DOCUMENT TEXT –

──────────────────────────────

Arthur Waters

Personal information
- Full name: Arthur Waters
- Date of birth: 1879
- Place of birth: Birmingham, England
- Date of death: 1952 (aged 72–73)
- Position(s): Full-back

Senior career*
- Years: Team / Apps / (Gls)
- 1900–1901: Small Heath / 0 / (0)
- 1902–1904: Walsall
- 1904: Swindon Town
- 1904–1911: Stockport County / 158 / (8)
- 1911–1912: Cardiff City / 16 / (0)
- Total:  / 174 / (8)

= Arthur Waters (footballer) =

English footballer

Arthur Waters (1879–1952) was an English footballer who played in the Football League for Stockport County and Southern League for Cardiff City and Swindon Town.

==Career==
Waters joined Stockport County in 1904 but was hospitalised during his first season with the club due to a severe bout of pneumonia.

In August 1911, Waters signed for Southern Football League Second Division side Cardiff City to rejoin his former Stockport manager Fred Stewart who had recently been appointed. Waters was named club captain upon his arrival, replacing Bob Lawrie, and made his debut in a 3–1 victory over Kettering Town on the opening day of the 1911–12 season.

──────────────────────────────

MATERIAL SUPPLIED –
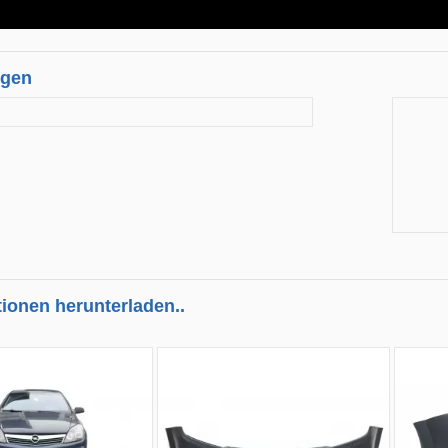
ngen
tionen herunterladen..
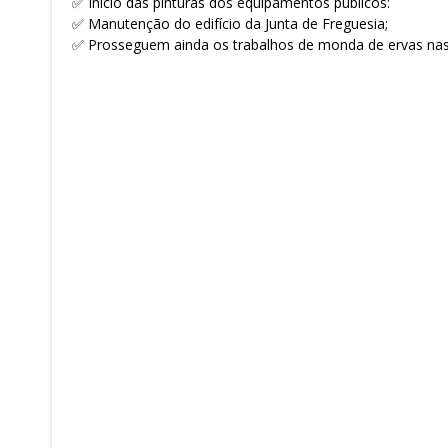
✅ Início das pinturas dos equipamentos públicos:
✅ Manutenção do edifício da Junta de Freguesia;
✅ Prosseguem ainda os trabalhos de monda de ervas nas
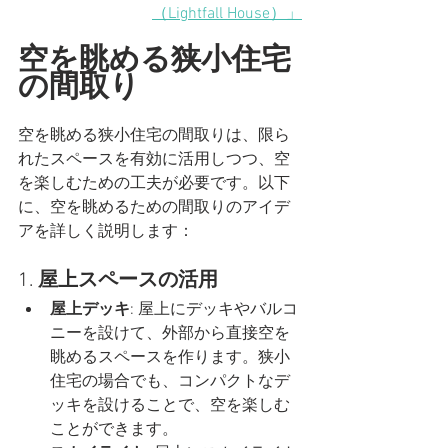
（Lightfall House）」
空を眺める狭小住宅
の間取り
空を眺める狭小住宅の間取りは、限ら
れたスペースを有効に活用しつつ、空
を楽しむための工夫が必要です。以下
に、空を眺めるための間取りのアイデ
アを詳しく説明します：
1. 
屋上スペースの活用
屋上デッキ
: 屋上にデッキやバルコ
ニーを設けて、外部から直接空を
眺めるスペースを作ります。狭小
住宅の場合でも、コンパクトなデ
ッキを設けることで、空を楽しむ
ことができます。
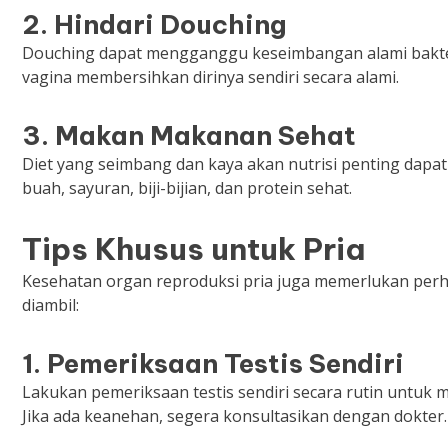
2.
Hindari Douching
Douching dapat mengganggu keseimbangan alami bakteri 
vagina membersihkan dirinya sendiri secara alami.
3.
Makan Makanan Sehat
Diet yang seimbang dan kaya akan nutrisi penting dap
buah, sayuran, biji-bijian, dan protein sehat.
Tips Khusus untuk Pria
Kesehatan organ reproduksi pria juga memerlukan perh
diambil:
1.
Pemeriksaan Testis Sendiri
Lakukan pemeriksaan testis sendiri secara rutin untuk 
Jika ada keanehan, segera konsultasikan dengan dokter.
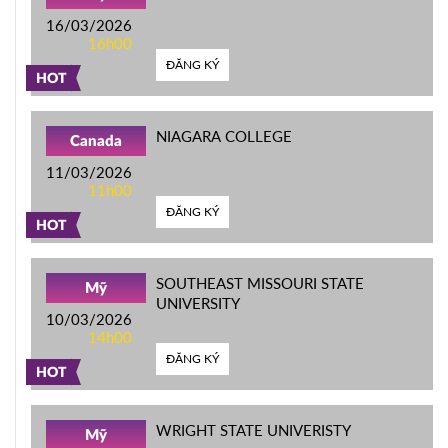
16/03/2026
16h00
ĐĂNG KÝ
HOT
NIAGARA COLLEGE
Canada
11/03/2026
11h00
ĐĂNG KÝ
HOT
SOUTHEAST MISSOURI STATE
Mỹ
UNIVERSITY
10/03/2026
14h00
ĐĂNG KÝ
HOT
WRIGHT STATE UNIVERISTY
Mỹ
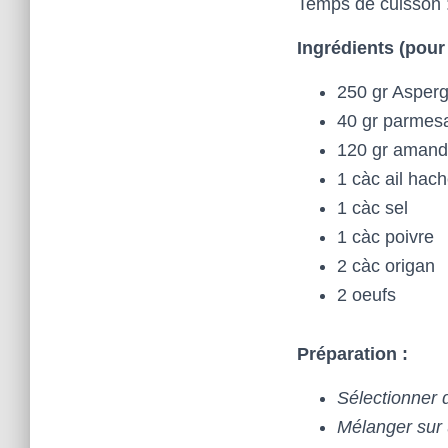
Temps de cuisson 
Ingrédients (pour
250 gr Asperg
40 gr parmes
120 gr amand
1 càc ail hac
1 càc sel
1 càc poivre
2 càc origan
2 oeufs
Préparation :
Sélectionner 
Mélanger sur 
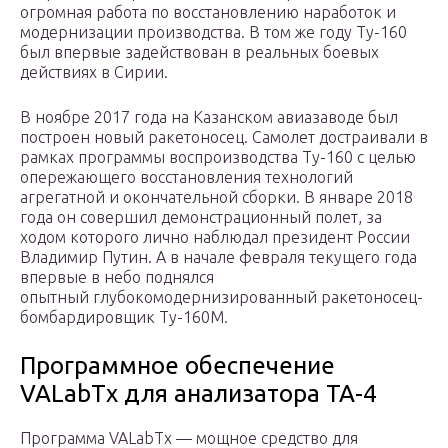
огромная работа по восстановлению наработок и
модернизации производства. В том же году Ту-160
был впервые задействован в реальных боевых
действиях в Сирии.
В ноябре 2017 года на Казанском авиазаводе был
построен новый ракетоносец. Самолет достраивали в
рамках программы воспроизводства Ту-160 с целью
опережающего восстановления технологий
агрегатной и окончательной сборки. В январе 2018
года он совершил демонстрационный полет, за
ходом которого лично наблюдал президент России
Владимир Путин. А в начале февраля текущего года
впервые в небо поднялся
опытный глубокомодернизированный ракетоносец-
бомбардировщик Ту-160М.
Программное обеспечение
VALabTx для анализатора ТА-4
Программа VALabTx — мощное средство для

──────────────────────────────

AIM OF THE EXERCISE – Copy word for word the part of the Arthur Waters text that begins with the words containing "- Position(s): Full-back" and ends with "County / 158 / (8)".

RESPONSE AREA –
- Position(s): Full-back

Senior career*
- Years: Team / Apps / (Gls)
- 1900–1901: Small Heath / 0 / (0)
- 1902–1904: Walsall
- 1904: Swindon Town
- 1904–1911: Stockport County / 158 / (8)